====== EXERCISE INPUT

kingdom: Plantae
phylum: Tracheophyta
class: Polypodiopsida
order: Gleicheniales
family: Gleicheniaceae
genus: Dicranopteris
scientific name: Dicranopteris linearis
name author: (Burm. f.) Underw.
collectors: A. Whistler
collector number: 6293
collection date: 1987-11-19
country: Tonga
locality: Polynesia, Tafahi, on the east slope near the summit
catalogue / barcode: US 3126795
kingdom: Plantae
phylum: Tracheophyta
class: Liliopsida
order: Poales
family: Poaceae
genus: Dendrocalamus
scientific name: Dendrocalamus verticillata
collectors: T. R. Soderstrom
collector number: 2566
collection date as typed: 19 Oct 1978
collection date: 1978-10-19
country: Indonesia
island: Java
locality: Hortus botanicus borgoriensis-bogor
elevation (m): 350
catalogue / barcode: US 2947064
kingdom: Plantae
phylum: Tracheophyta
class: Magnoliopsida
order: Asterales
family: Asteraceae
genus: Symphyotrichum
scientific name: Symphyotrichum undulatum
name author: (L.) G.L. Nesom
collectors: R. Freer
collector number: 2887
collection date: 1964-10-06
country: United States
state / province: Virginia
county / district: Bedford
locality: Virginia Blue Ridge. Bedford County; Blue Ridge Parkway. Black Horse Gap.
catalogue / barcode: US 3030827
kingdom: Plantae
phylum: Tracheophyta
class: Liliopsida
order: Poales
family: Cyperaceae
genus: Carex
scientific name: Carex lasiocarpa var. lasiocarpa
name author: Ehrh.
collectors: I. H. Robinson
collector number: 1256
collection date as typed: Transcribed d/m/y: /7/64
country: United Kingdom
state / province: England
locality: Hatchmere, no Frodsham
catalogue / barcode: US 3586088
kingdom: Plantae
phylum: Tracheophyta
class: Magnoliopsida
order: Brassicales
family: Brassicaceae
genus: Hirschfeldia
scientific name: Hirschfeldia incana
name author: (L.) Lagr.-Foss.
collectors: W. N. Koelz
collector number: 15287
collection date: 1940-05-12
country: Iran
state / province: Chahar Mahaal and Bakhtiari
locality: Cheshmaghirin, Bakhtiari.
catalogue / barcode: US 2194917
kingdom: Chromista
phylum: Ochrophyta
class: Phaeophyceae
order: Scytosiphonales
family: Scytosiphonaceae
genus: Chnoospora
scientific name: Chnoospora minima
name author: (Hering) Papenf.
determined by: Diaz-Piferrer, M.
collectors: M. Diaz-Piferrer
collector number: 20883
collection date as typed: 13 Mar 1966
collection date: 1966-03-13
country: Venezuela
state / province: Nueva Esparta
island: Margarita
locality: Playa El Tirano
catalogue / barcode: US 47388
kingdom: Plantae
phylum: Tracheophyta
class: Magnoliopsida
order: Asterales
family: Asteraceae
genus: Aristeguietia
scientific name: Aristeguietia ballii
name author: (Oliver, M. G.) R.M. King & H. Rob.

============

● SHORT EXERCISE
Lay out the listing as a Markdown table with the columns Row and Line, numbering each row. Begin at the line that contains "phylum: Ochrophyta", stop after the last line of the listing, and leave out any blank lines.

● EXERCISE ANSWER
| Row | Line |
|---|---|
| 1 | phylum: Ochrophyta |
| 2 | class: Phaeophyceae |
| 3 | order: Scytosiphonales |
| 4 | family: Scytosiphonaceae |
| 5 | genus: Chnoospora |
| 6 | scientific name: Chnoospora minima |
| 7 | name author: (Hering) Papenf. |
| 8 | determined by: Diaz-Piferrer, M. |
| 9 | collectors: M. Diaz-Piferrer |
| 10 | collector number: 20883 |
| 11 | collection date as typed: 13 Mar 1966 |
| 12 | collection date: 1966-03-13 |
| 13 | country: Venezuela |
| 14 | state / province: Nueva Esparta |
| 15 | island: Margarita |
| 16 | locality: Playa El Tirano |
| 17 | catalogue / barcode: US 47388 |
| 18 | kingdom: Plantae |
| 19 | phylum: Tracheophyta |
| 20 | class: Magnoliopsida |
| 21 | order: Asterales |
| 22 | family: Asteraceae |
| 23 | genus: Aristeguietia |
| 24 | scientific name: Aristeguietia ballii |
| 25 | name author: (Oliver, M. G.) R.M. King & H. Rob. |